REQUIRED ACTION: Below are some records; copy each line in them that contains "momblogger".

===== RECORDS TO PROCESS

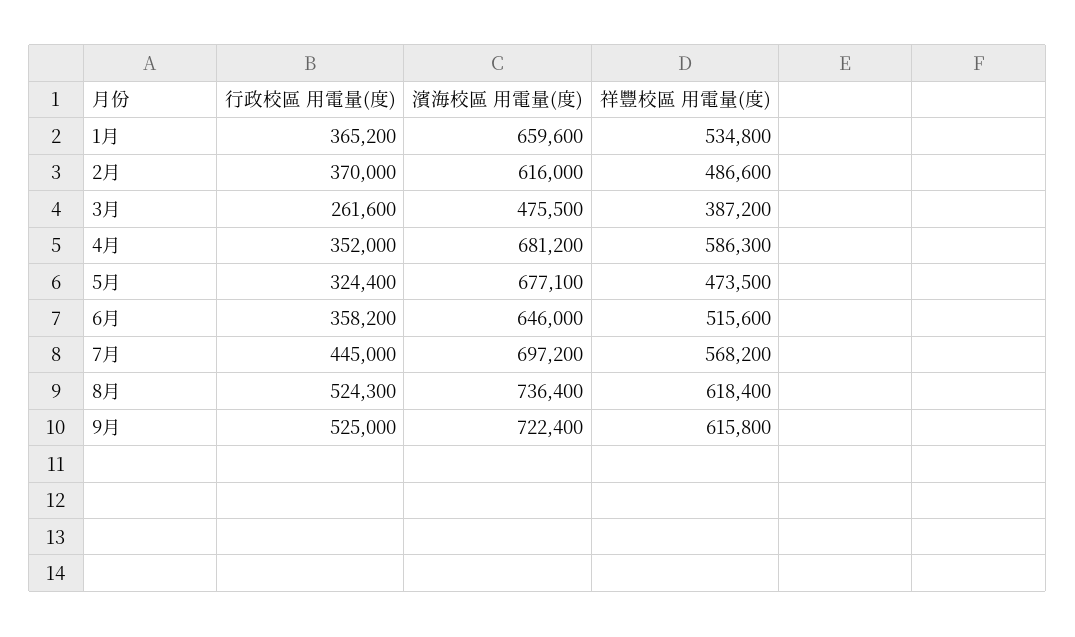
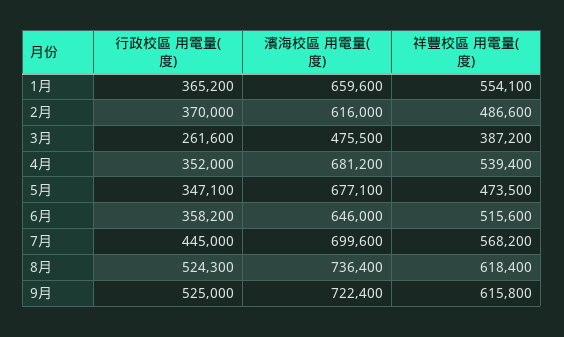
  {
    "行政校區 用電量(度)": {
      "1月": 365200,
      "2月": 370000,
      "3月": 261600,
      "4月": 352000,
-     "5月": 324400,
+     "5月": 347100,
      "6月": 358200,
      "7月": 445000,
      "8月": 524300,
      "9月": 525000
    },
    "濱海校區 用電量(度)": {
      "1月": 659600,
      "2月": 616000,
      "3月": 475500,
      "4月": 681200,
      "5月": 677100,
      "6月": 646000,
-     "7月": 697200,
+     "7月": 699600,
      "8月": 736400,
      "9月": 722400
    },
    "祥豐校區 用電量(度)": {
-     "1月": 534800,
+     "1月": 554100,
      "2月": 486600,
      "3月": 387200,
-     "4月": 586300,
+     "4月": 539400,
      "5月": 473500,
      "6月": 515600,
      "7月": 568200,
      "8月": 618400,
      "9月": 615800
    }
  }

==========
===== RECORDS TO PROCESS

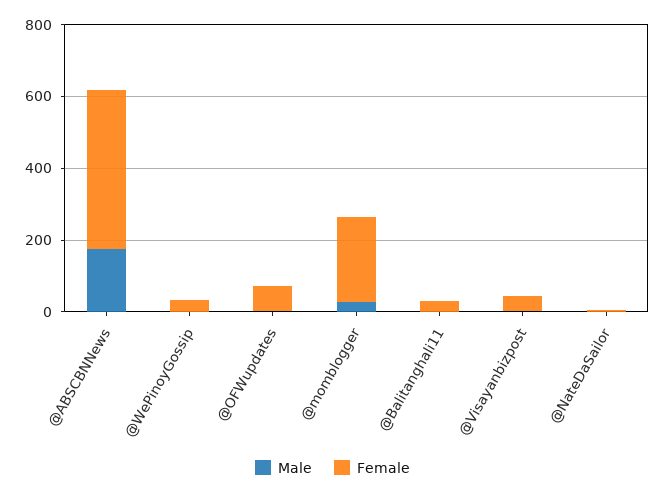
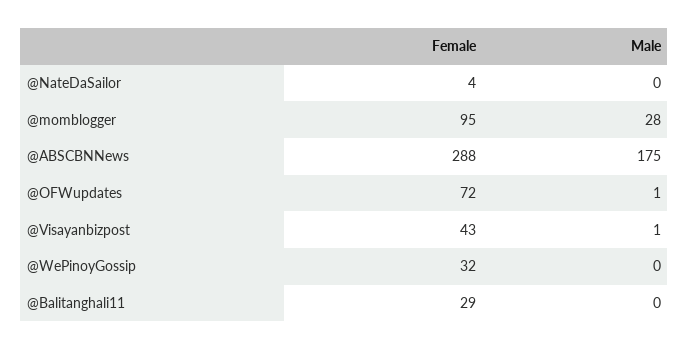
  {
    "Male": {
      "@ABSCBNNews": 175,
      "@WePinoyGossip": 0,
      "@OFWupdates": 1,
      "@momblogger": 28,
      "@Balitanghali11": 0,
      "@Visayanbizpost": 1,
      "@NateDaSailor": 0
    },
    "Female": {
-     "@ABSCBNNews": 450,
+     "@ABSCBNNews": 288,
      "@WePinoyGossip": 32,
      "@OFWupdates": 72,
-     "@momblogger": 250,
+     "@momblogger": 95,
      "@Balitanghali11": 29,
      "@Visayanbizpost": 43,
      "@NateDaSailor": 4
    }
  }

==========

EXERCISE RESULT:
      "@momblogger": 28,
-     "@momblogger": 250,
+     "@momblogger": 95,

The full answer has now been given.